CONTEXT: Understanding the prevalence and characteristics of primary care outpatients being at risk of deteriorating and dying may allow general practitioners (GPs) to identify them, and initiate end-of-life discussions.
OBJECTIVES: This study aimed to investigate the prevalence and characteristics of primary care outpatients being at risk of deteriorating and dying, as determined by the Supportive and Palliative Care Indicators Tool (SPICT™).
METHODS: A multicenter cross-sectional observational study was conducted at 17 clinics with 22 GPs. We enrolled all patients aged ≥65 years who visited the GPs in March 2017. We used the Japanese version of the SPICT™ to identify patients being at risk of deteriorating and dying. We assessed the demographic and clinical characteristics of enrolled patients.

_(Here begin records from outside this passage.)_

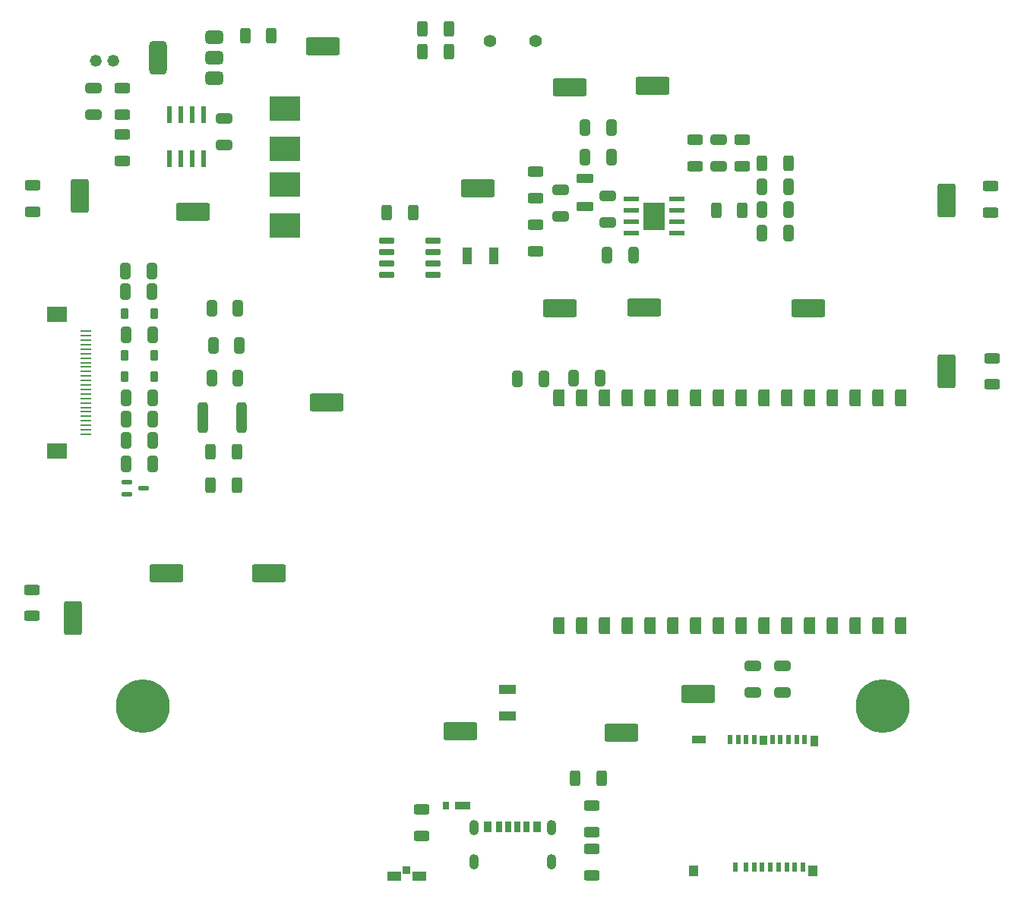
<source format=gbr>
%TF.GenerationSoftware,KiCad,Pcbnew,9.0.7*%
%TF.CreationDate,2026-02-12T15:19:18-05:00*%
%TF.ProjectId,OSHE-Reader-PCB,4f534845-2d52-4656-9164-65722d504342,rev?*%
%TF.SameCoordinates,Original*%
%TF.FileFunction,Soldermask,Bot*%
%TF.FilePolarity,Negative*%
%FSLAX46Y46*%
G04 Gerber Fmt 4.6, Leading zero omitted, Abs format (unit mm)*
G04 Created by KiCad (PCBNEW 9.0.7) date 2026-02-12 15:19:18*
%MOMM*%
%LPD*%
G01*
G04 APERTURE LIST*
G04 Aperture macros list*
%AMRoundRect*
0 Rectangle with rounded corners*
0 $1 Rounding radius*
0 $2 $3 $4 $5 $6 $7 $8 $9 X,Y pos of 4 corners*
0 Add a 4 corners polygon primitive as box body*
4,1,4,$2,$3,$4,$5,$6,$7,$8,$9,$2,$3,0*
0 Add four circle primitives for the rounded corners*
1,1,$1+$1,$2,$3*
1,1,$1+$1,$4,$5*
1,1,$1+$1,$6,$7*
1,1,$1+$1,$8,$9*
0 Add four rect primitives between the rounded corners*
20,1,$1+$1,$2,$3,$4,$5,0*
20,1,$1+$1,$4,$5,$6,$7,0*
20,1,$1+$1,$6,$7,$8,$9,0*
20,1,$1+$1,$8,$9,$2,$3,0*%
G04 Aperture macros list end*
%ADD10C,6.000000*%
%ADD11C,1.400000*%
%ADD12RoundRect,0.250000X0.625000X-0.312500X0.625000X0.312500X-0.625000X0.312500X-0.625000X-0.312500X0*%
%ADD13RoundRect,0.250000X-0.325000X-0.650000X0.325000X-0.650000X0.325000X0.650000X-0.325000X0.650000X0*%
%ADD14RoundRect,0.250000X-0.312500X-0.625000X0.312500X-0.625000X0.312500X0.625000X-0.312500X0.625000X0*%
%ADD15RoundRect,0.250000X0.650000X-0.325000X0.650000X0.325000X-0.650000X0.325000X-0.650000X-0.325000X0*%
%ADD16RoundRect,0.250000X0.325000X0.650000X-0.325000X0.650000X-0.325000X-0.650000X0.325000X-0.650000X0*%
%ADD17RoundRect,0.250000X-1.650000X-0.750000X1.650000X-0.750000X1.650000X0.750000X-1.650000X0.750000X0*%
%ADD18RoundRect,0.250000X-0.625000X0.312500X-0.625000X-0.312500X0.625000X-0.312500X0.625000X0.312500X0*%
%ADD19R,1.295400X0.254000*%
%ADD20R,2.209800X1.803400*%
%ADD21RoundRect,0.250000X-0.650000X0.325000X-0.650000X-0.325000X0.650000X-0.325000X0.650000X0.325000X0*%
%ADD22RoundRect,0.250000X-0.750000X1.650000X-0.750000X-1.650000X0.750000X-1.650000X0.750000X1.650000X0*%
%ADD23C,1.320800*%
%ADD24RoundRect,0.250000X1.650000X0.750000X-1.650000X0.750000X-1.650000X-0.750000X1.650000X-0.750000X0*%
%ADD25RoundRect,0.250000X0.700000X-0.275000X0.700000X0.275000X-0.700000X0.275000X-0.700000X-0.275000X0*%
%ADD26RoundRect,0.225000X0.225000X0.375000X-0.225000X0.375000X-0.225000X-0.375000X0.225000X-0.375000X0*%
%ADD27R,3.429000X2.819400*%
%ADD28R,0.990600X1.905000*%
%ADD29RoundRect,0.250000X0.312500X0.625000X-0.312500X0.625000X-0.312500X-0.625000X0.312500X-0.625000X0*%
%ADD30R,1.905000X0.990600*%
%ADD31R,1.803400X0.838200*%
%ADD32R,0.711200X0.838200*%
%ADD33R,1.816100X0.558800*%
%ADD34R,2.387600X3.098800*%
%ADD35RoundRect,0.375000X0.625000X0.375000X-0.625000X0.375000X-0.625000X-0.375000X0.625000X-0.375000X0*%
%ADD36RoundRect,0.500000X0.500000X1.400000X-0.500000X1.400000X-0.500000X-1.400000X0.500000X-1.400000X0*%
%ADD37RoundRect,0.150000X-0.725000X-0.150000X0.725000X-0.150000X0.725000X0.150000X-0.725000X0.150000X0*%
%ADD38RoundRect,0.225000X-0.225000X-0.375000X0.225000X-0.375000X0.225000X0.375000X-0.225000X0.375000X0*%
%ADD39O,1.092200X1.701800*%
%ADD40R,0.711200X1.193800*%
%ADD41R,0.762000X1.193800*%
%ADD42R,0.812800X1.193800*%
%ADD43R,0.558800X1.981200*%
%ADD44RoundRect,0.250000X0.312500X1.450000X-0.312500X1.450000X-0.312500X-1.450000X0.312500X-1.450000X0*%
%ADD45RoundRect,0.190500X-0.444500X0.762000X-0.444500X-0.762000X0.444500X-0.762000X0.444500X0.762000X0*%
%ADD46RoundRect,0.125000X-0.487500X-0.125000X0.487500X-0.125000X0.487500X0.125000X-0.487500X0.125000X0*%
%ADD47R,0.609600X0.990600*%
%ADD48R,0.889000X1.295400*%
%ADD49R,0.812800X1.092200*%
%ADD50R,1.498600X0.889000*%
%ADD51R,1.092200X1.295400*%
%ADD52R,1.498600X0.990600*%
%ADD53R,0.889000X0.889000*%
G04 APERTURE END LIST*
D10*
%TO.C,H2*%
X131250000Y-160000000D03*
%TD*%
D11*
%TO.C,TH2*%
X87490000Y-85775800D03*
X92570000Y-85775800D03*
%TD*%
D10*
%TO.C,H1*%
X48750000Y-160000000D03*
%TD*%
D12*
%TO.C,R17*%
X143432900Y-124091550D03*
X143432900Y-121166550D03*
%TD*%
D13*
%TO.C,C18*%
X46944373Y-130347939D03*
X49894373Y-130347939D03*
%TD*%
%TO.C,C15*%
X56608450Y-119732900D03*
X59558450Y-119732900D03*
%TD*%
D14*
%TO.C,R20*%
X56324050Y-135342900D03*
X59249050Y-135342900D03*
%TD*%
%TO.C,R5*%
X60192500Y-85195000D03*
X63117500Y-85195000D03*
%TD*%
D15*
%TO.C,C9*%
X112931726Y-99800000D03*
X112931726Y-96850000D03*
%TD*%
D16*
%TO.C,C12*%
X93500000Y-123475000D03*
X90550000Y-123475000D03*
%TD*%
D13*
%TO.C,C4*%
X100504228Y-109675000D03*
X103454228Y-109675000D03*
%TD*%
D17*
%TO.C,TP_CIPO1*%
X122975000Y-115625000D03*
%TD*%
D18*
%TO.C,R23*%
X79867100Y-171500950D03*
X79867100Y-174425950D03*
%TD*%
D19*
%TO.C,J3*%
X42429000Y-129674201D03*
X42429000Y-129174202D03*
X42429000Y-128674201D03*
X42429000Y-128174202D03*
X42429000Y-127674200D03*
X42429000Y-127174201D03*
X42429000Y-126674202D03*
X42429000Y-126174201D03*
X42429000Y-125674202D03*
X42429000Y-125174203D03*
X42429000Y-124674201D03*
X42429000Y-124174202D03*
X42429000Y-123674200D03*
X42429000Y-123174202D03*
X42429000Y-122674203D03*
X42429000Y-122174201D03*
X42429000Y-121674202D03*
X42429000Y-121174200D03*
X42429000Y-120674201D03*
X42429000Y-120174202D03*
X42429000Y-119674201D03*
X42429000Y-119174202D03*
X42429000Y-118674200D03*
X42429000Y-118174201D03*
D20*
X39177800Y-116278800D03*
X39177800Y-131569600D03*
%TD*%
D21*
%TO.C,C2*%
X43275000Y-91075000D03*
X43275000Y-94025000D03*
%TD*%
D17*
%TO.C,TP_COPI1*%
X104625000Y-115575000D03*
%TD*%
D16*
%TO.C,C14*%
X59391550Y-123417100D03*
X56441550Y-123417100D03*
%TD*%
D22*
%TO.C,TP_UP1*%
X41775000Y-103125000D03*
%TD*%
D15*
%TO.C,C8*%
X95343640Y-105387009D03*
X95343640Y-102437009D03*
%TD*%
D13*
%TO.C,C23*%
X46858100Y-111432900D03*
X49808100Y-111432900D03*
%TD*%
%TO.C,C19*%
X46944373Y-127997939D03*
X49894373Y-127997939D03*
%TD*%
D22*
%TO.C,TP_DOWN1*%
X40975000Y-150125000D03*
%TD*%
D17*
%TO.C,TP_EP_RESET1*%
X69275000Y-126125000D03*
%TD*%
D23*
%TO.C,J4*%
X43486400Y-88040000D03*
X45486401Y-88040000D03*
%TD*%
D24*
%TO.C,TP_HOME1*%
X102125000Y-162925000D03*
%TD*%
D17*
%TO.C,TP_EP_CS1*%
X51375000Y-145125000D03*
%TD*%
D13*
%TO.C,C22*%
X46858100Y-113782900D03*
X49808100Y-113782900D03*
%TD*%
D15*
%TO.C,C25*%
X116725000Y-158450000D03*
X116725000Y-155500000D03*
%TD*%
D22*
%TO.C,TP_RIGHT1*%
X138325000Y-122625000D03*
%TD*%
D16*
%TO.C,C10*%
X100979226Y-95425000D03*
X98029226Y-95425000D03*
%TD*%
D25*
%TO.C,L1*%
X98004228Y-104310000D03*
X98004228Y-101160000D03*
%TD*%
D13*
%TO.C,C13*%
X96750000Y-123425000D03*
X99700000Y-123425000D03*
%TD*%
D18*
%TO.C,R21*%
X46455000Y-91087500D03*
X46455000Y-94012500D03*
%TD*%
D16*
%TO.C,C11*%
X100979226Y-98775000D03*
X98029226Y-98775000D03*
%TD*%
D26*
%TO.C,D3*%
X50029470Y-120907548D03*
X46729470Y-120907548D03*
%TD*%
D24*
%TO.C,TP_VBUS1*%
X84125000Y-162775000D03*
%TD*%
D27*
%TO.C,R_{SNS}2*%
X64575000Y-97847900D03*
X64575000Y-93352100D03*
%TD*%
D24*
%TO.C,TP_BAT_STAT1*%
X54375000Y-104875000D03*
%TD*%
D28*
%TO.C,F2*%
X84926400Y-109800000D03*
X87923600Y-109800000D03*
%TD*%
D13*
%TO.C,C21*%
X46888421Y-118548452D03*
X49838421Y-118548452D03*
%TD*%
D24*
%TO.C,TP_BAT+1*%
X68875000Y-86425000D03*
%TD*%
D14*
%TO.C,R6*%
X75987500Y-104950000D03*
X78912500Y-104950000D03*
%TD*%
D18*
%TO.C,R12*%
X115544226Y-96862500D03*
X115544226Y-99787500D03*
%TD*%
D24*
%TO.C,TP_VIN1*%
X86125000Y-102225000D03*
%TD*%
D29*
%TO.C,R4*%
X82852500Y-87035000D03*
X79927500Y-87035000D03*
%TD*%
D12*
%TO.C,R7*%
X92514226Y-109257500D03*
X92514226Y-106332500D03*
%TD*%
D24*
%TO.C,TP_SD_CS1*%
X110675000Y-158625000D03*
%TD*%
%TO.C,TP_GND1*%
X105550000Y-90825000D03*
%TD*%
D17*
%TO.C,TP_SCK1*%
X95225000Y-115625000D03*
%TD*%
D12*
%TO.C,R11*%
X110319226Y-99787500D03*
X110319226Y-96862500D03*
%TD*%
D30*
%TO.C,F1*%
X89422949Y-161098400D03*
X89422949Y-158101200D03*
%TD*%
D31*
%TO.C,CR1*%
X84377051Y-171046799D03*
D32*
X82535551Y-171046799D03*
%TD*%
D33*
%TO.C,U3*%
X103236595Y-107246100D03*
X103236595Y-105976100D03*
X103236595Y-104706100D03*
X103236595Y-103436100D03*
X108329295Y-103436100D03*
X108329295Y-104706100D03*
X108329295Y-105976100D03*
X108329295Y-107246100D03*
D34*
X105782945Y-105341100D03*
%TD*%
D15*
%TO.C,C24*%
X120075000Y-158450000D03*
X120075000Y-155500000D03*
%TD*%
D13*
%TO.C,C17*%
X46950000Y-132975000D03*
X49900000Y-132975000D03*
%TD*%
D18*
%TO.C,R1*%
X98805000Y-171112500D03*
X98805000Y-174037500D03*
%TD*%
%TO.C,R2*%
X98805000Y-175922500D03*
X98805000Y-178847500D03*
%TD*%
D13*
%TO.C,C20*%
X46944373Y-125647939D03*
X49894373Y-125647939D03*
%TD*%
%TO.C,C5*%
X117780596Y-107216738D03*
X120730596Y-107216738D03*
%TD*%
D35*
%TO.C,Q1*%
X56750000Y-85362500D03*
X56750000Y-87662500D03*
X56750000Y-89962500D03*
D36*
X50450000Y-87662500D03*
%TD*%
D37*
%TO.C,U2*%
X75975000Y-111855000D03*
X75975000Y-110585000D03*
X75975000Y-109315000D03*
X75975000Y-108045000D03*
X81125000Y-108045000D03*
X81125000Y-109315000D03*
X81125000Y-110585000D03*
X81125000Y-111855000D03*
%TD*%
D18*
%TO.C,R14*%
X36529050Y-101900400D03*
X36529050Y-104825400D03*
%TD*%
D38*
%TO.C,D2*%
X46732486Y-123274467D03*
X50032486Y-123274467D03*
%TD*%
D39*
%TO.C,J1*%
X94320000Y-177345599D03*
X94320000Y-173545600D03*
X85680000Y-177345599D03*
X85680000Y-173545600D03*
D40*
X90499999Y-173465599D03*
D41*
X88480000Y-173465599D03*
D42*
X87250000Y-173465599D03*
D40*
X89500001Y-173465599D03*
D41*
X91519936Y-173465716D03*
D42*
X92749936Y-173465716D03*
%TD*%
D14*
%TO.C,R19*%
X56324050Y-131652900D03*
X59249050Y-131652900D03*
%TD*%
D12*
%TO.C,R8*%
X92548756Y-103311169D03*
X92548756Y-100386169D03*
%TD*%
D18*
%TO.C,R16*%
X143257100Y-102008450D03*
X143257100Y-104933450D03*
%TD*%
D17*
%TO.C,TP_EP_D/C1*%
X62825000Y-145125000D03*
%TD*%
D18*
%TO.C,R22*%
X46455000Y-96252500D03*
X46455000Y-99177500D03*
%TD*%
D43*
%TO.C,U1*%
X55530000Y-98913800D03*
X54260000Y-98913800D03*
X52990000Y-98913800D03*
X51720000Y-98913800D03*
X51720000Y-93986200D03*
X52990000Y-93986200D03*
X54260000Y-93986200D03*
X55530000Y-93986200D03*
%TD*%
D24*
%TO.C,TP_3V3*%
X96375000Y-90975000D03*
%TD*%
D14*
%TO.C,R13*%
X117783861Y-99448514D03*
X120708861Y-99448514D03*
%TD*%
D27*
%TO.C,R_{SNS}1*%
X64575000Y-106347900D03*
X64575000Y-101852100D03*
%TD*%
D18*
%TO.C,R15*%
X36447100Y-147008450D03*
X36447100Y-149933450D03*
%TD*%
D44*
%TO.C,L2*%
X59754050Y-127782900D03*
X55479050Y-127782900D03*
%TD*%
D13*
%TO.C,C16*%
X56441550Y-115617100D03*
X59391550Y-115617100D03*
%TD*%
D21*
%TO.C,C1*%
X57825000Y-94475000D03*
X57825000Y-97425000D03*
%TD*%
D45*
%TO.C,U4*%
X95140000Y-125640000D03*
X97680000Y-125640000D03*
X100220000Y-125640000D03*
X102760000Y-125640000D03*
X105300000Y-125640000D03*
X107840000Y-125640000D03*
X110380000Y-125640000D03*
X112920000Y-125640000D03*
X115460000Y-125640000D03*
X118000000Y-125640000D03*
X120540000Y-125640000D03*
X123080000Y-125640000D03*
X125620000Y-125640000D03*
X128160000Y-125640000D03*
X130700000Y-125640000D03*
X133240000Y-125640000D03*
X95140000Y-151000000D03*
X97680000Y-151000000D03*
X100220000Y-151000000D03*
X102760000Y-151000000D03*
X105300000Y-151000000D03*
X107840000Y-151000000D03*
X110380000Y-151000000D03*
X112920000Y-151000000D03*
X115460000Y-151000000D03*
X118000000Y-151000000D03*
X123080000Y-151000000D03*
X120540000Y-151000000D03*
X125620000Y-151000000D03*
X128160000Y-151000000D03*
X130700000Y-151000000D03*
X133240000Y-151000000D03*
%TD*%
D15*
%TO.C,C3*%
X100604228Y-106075000D03*
X100604228Y-103125000D03*
%TD*%
D46*
%TO.C,Q2*%
X47012500Y-136325000D03*
X47012500Y-135025000D03*
X48887500Y-135675000D03*
%TD*%
D13*
%TO.C,C7*%
X117773327Y-102039599D03*
X120723327Y-102039599D03*
%TD*%
%TO.C,C6*%
X117773327Y-104639599D03*
X120723327Y-104639599D03*
%TD*%
D47*
%TO.C,J2*%
X114233800Y-163730000D03*
X115133801Y-163730000D03*
X116033799Y-163730000D03*
X116933800Y-163730000D03*
X118933800Y-163730000D03*
X120733800Y-163730000D03*
X121633800Y-163730000D03*
X122533800Y-163730000D03*
X114833800Y-177930001D03*
X116893800Y-177930001D03*
X117803800Y-177930001D03*
X118713800Y-177930001D03*
X119623800Y-177930001D03*
X120533800Y-177930001D03*
X121443800Y-177930001D03*
X122353800Y-177930001D03*
X115983800Y-177930001D03*
X119833800Y-163730000D03*
D48*
X123583800Y-163880000D03*
D49*
X117983800Y-163780000D03*
D50*
X110733800Y-163680000D03*
D51*
X123483800Y-178330001D03*
X110183800Y-178330001D03*
%TD*%
D26*
%TO.C,D1*%
X50003450Y-116175000D03*
X46703450Y-116175000D03*
%TD*%
D22*
%TO.C,TP_LEFT1*%
X138375000Y-103625000D03*
%TD*%
D14*
%TO.C,R18*%
X96970400Y-168058450D03*
X99895400Y-168058450D03*
%TD*%
D52*
%TO.C,LED1*%
X76756300Y-178935100D03*
D53*
X78153300Y-178274700D03*
D52*
X79550300Y-178935100D03*
%TD*%
D14*
%TO.C,R9*%
X112655827Y-104659599D03*
X115580827Y-104659599D03*
%TD*%
%TO.C,R3*%
X79937500Y-84475000D03*
X82862500Y-84475000D03*
%TD*%
M02*

</source>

RESULTS: In total, 382 patients with a mean age of 77.4 ± 7.9 years were investigated. Sixty-six patients (17.3%) had ≥2 positive general indicators or ≥1 positive disease-specific indicator in the SPICT-JP. Patients with dementia/frailty, neurological disease, cancer, and kidney disease showed a significantly elevated risk of deteriorating and dying, while patients with other specific disease did not. The patients at risk were significantly older and less likely to be living with family at home. They also had a higher Charlson Comorbidity Index score and a lower Palliative Performance Scale score.
CONCLUSION: Among primary care outpatients aged over 65 years, 17.3% were at risk of deteriorating and dying regardless of their estimated survival time, and many outpatients at risk were not receiving optimal multidisciplinary care.